This content has been marked as final. Show 7 replies
I'm also suprised at how easy it is to see the source of a Air app, esp ones written in html/js.
It seems that anyone could extract my files and recompile their own version of my Air app very easily.
How can I keep my app secure?
AIR is unlikely to include any additional features to obfuscate the source code. If you're interested in this, you should explore libraries or other third-party solutions that might offer such features.
You should realize that no such feature is sufficient to prevent your server from being called form other applications, AIR or otherwise. Your server should use other means to protect itself.
Oliver Goldman | Adobe AIR Engineering
Your server should use other means to protect itself.
In what way would you suggest?
Such as? I'd be very interested of knowing those alternatives
As a php programmer, I would at least require a username and password, then I would set a $_SESSION variable if they were a valid user. I could normally maintain this variable across php pages, but with AIR you would not stay in a server side php page.
My first thought would be to use AIR to browse to a php page to logon, then
if successful, respond with a random key perhaps via XML that AIR would maintain and allow database updates.
Another thought might be to require entry of a username and password into an AIR html form, that is then POSTed via AJAX to a server side script for user validation, with an XML response (random key?) so that re-entry of username and password is not required for every subsequent change and / or AIR to maintain the username and password in a js variable??
What are the pros and cons of the above?
Your server should use other means to protect itself.
One thing springs to mind: an API...
When you're creating an AIR app that connects to a remote server, it would be a huge mistake to have the app connect directly to the server functions without a secure interface. My advice is that you should plan your app and api together.
See for instance how Twitter or Basecamp uses an API to stand between third party applications and the main applications. The main point is that these web apps use carefully crafted APIs to limit external apps from accessing sensitive data.

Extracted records

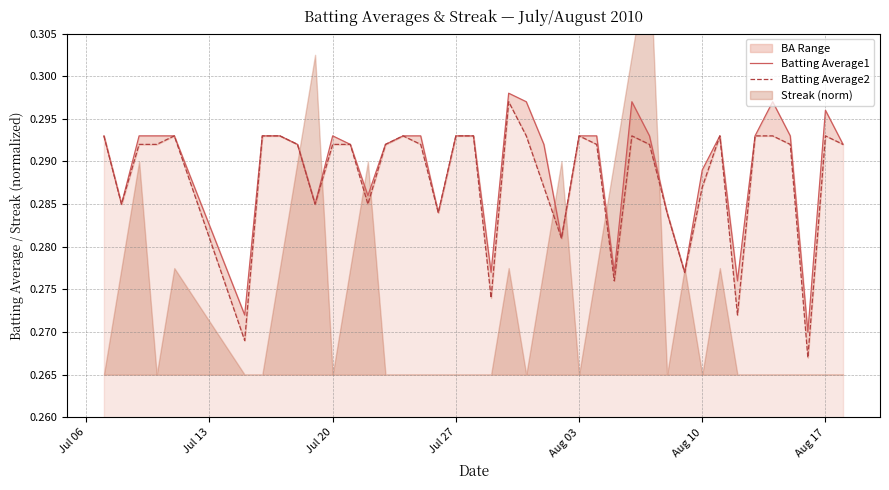

Does the chart display data point markers on the line(s)?

No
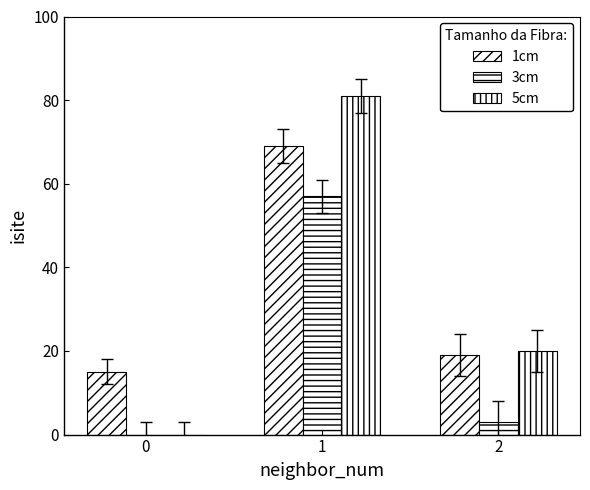

What is the sum of the 5cm values at 0 and 2?

20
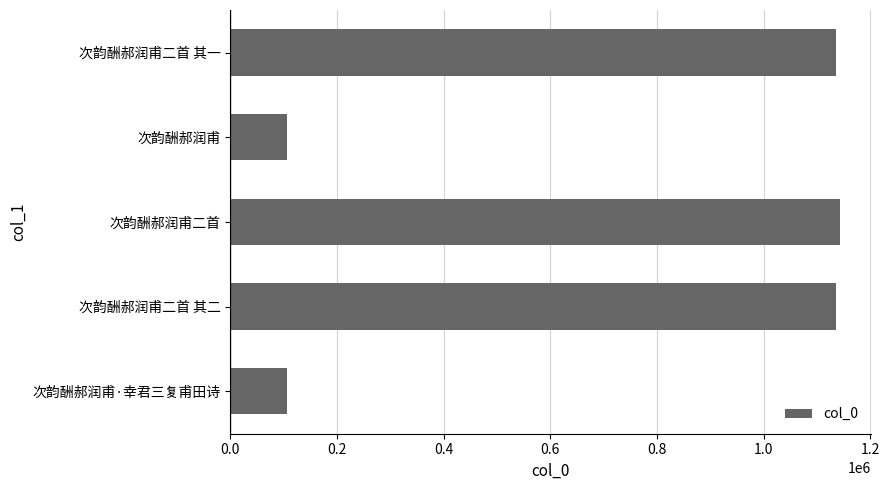

What is the change in value from 次韵酬郝润甫二首 其二 to 次韵酬郝润甫·幸君三复甫田诗?

-1029071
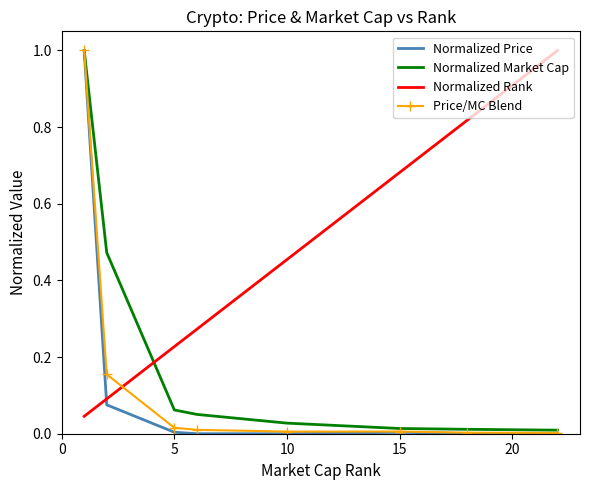

What is the maximum value shown in the chart?

1.0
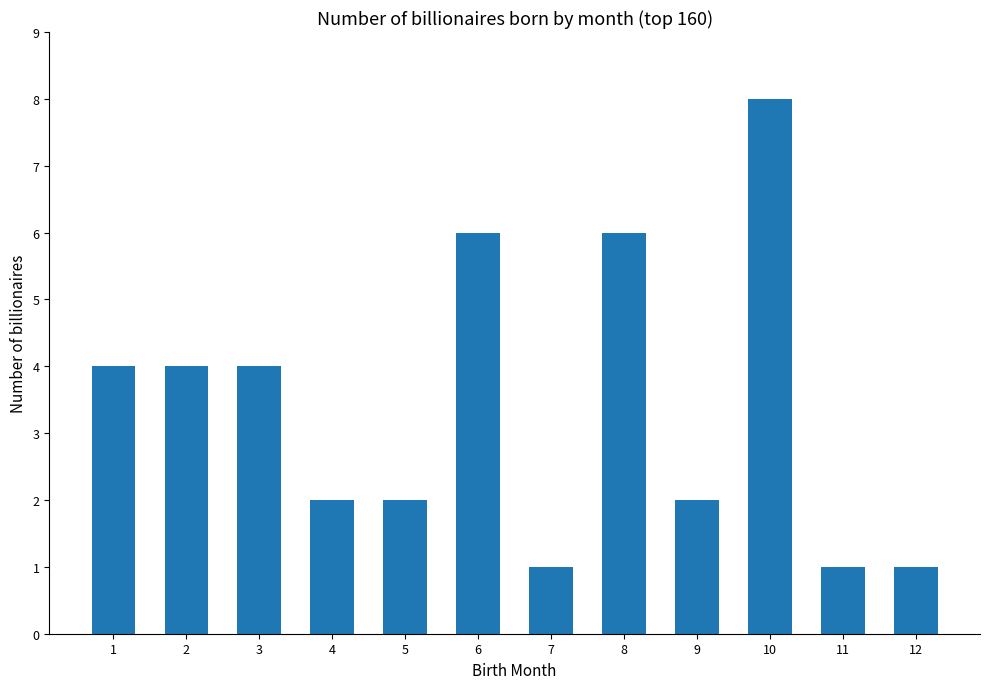

How many data points are less than 4?

6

• _ACTION ITEM A_
Collect every line of the records that contains the string "data". Case counts.
• _ACTION ITEM B_
Extend the forum thread on keeping an AIR app's source code secure, picking up after its last post.

• _YOUR RESPONSE A_
Does the chart display data point markers on the line(s)?
How many data points are less than 4?

• _YOUR RESPONSE B_
As for the example of the authentication code. Yes, there is the possibility of anyone getting the code from the application and using it on another air application or webpage to run the operation. But if this login code can jeopardize your authentication, then it would be best to rethink your authentication methods.
Just because someone can create a form and put a little submission logic, it doesn't mean that the validation and authentication functions of the server will become unsafe. That would be like saying that because I can see GMail's login source code that I could also see the login information of every Google user. Or to put it poignantly, even if a bad guy tried to send a username and a password using the same code on your air file, it doesn't guarantee that they will actually be given access--unless of course you were actually shortsighted enough to place sensitive information on your code (such as actually placing usernames, passwords and encryption keys).
Now, about code extraction and recompiling the air application. This is where the Code Signing feature of Adobe Air comes into play. To quote the developer guide:
Code signing is a cryptographic process of confirming that the specified origin of software is accurate.
If you're seriously considering the security of your application, you could use this feature to sign your air packages. By using third party software security certificates, you can be assured that your application cannot be tampered with. If an application is secured via Code Signing, then the Air app installer will notify the user. Of course you still have to tell your user before they install the application that they need to check this before actually installing the application--and that's just as easy as putting it on your download page right?.. And don't worry. If your code is signed via a code security certificate, bad guys can't recompile a secure and safe version even if they have all your code--unless of course you were actually shortsighted enough to package the certificate together with the application..
When all else fails, write lousy code. Good hackers hate reading lousy code. :)
@stevezzzz123456: That would be a good solution. Many applications with external interfaces actually use that method--sending a random "session-key" string after a valid login. The external app will the use this session string instead of the username and password for authentication in any subsequent requests to the server.
The big risk of course is that of session-hijacking. Just like cookies, session keys can be copied by a bad guy, thus hijacking the session of the user, allowing him to access the users data.
A basic solution to this problem is to store the user's authentication information on the cache and constant expiration of the session-key. For instance, you could automatically "expire" a session key every 5 minutes on the server side. The application can then ping the server and if the server fails to authenticate the application (because the session key it uses has already expired) then the app can again issue an authentication request using the cached user credentials and obtain a new session key. Although it is not fail safe, it still gives you the advantage over the bad guys in the sense that they could only hijack a session for a very specific amount of time--which might save you a little more in damages.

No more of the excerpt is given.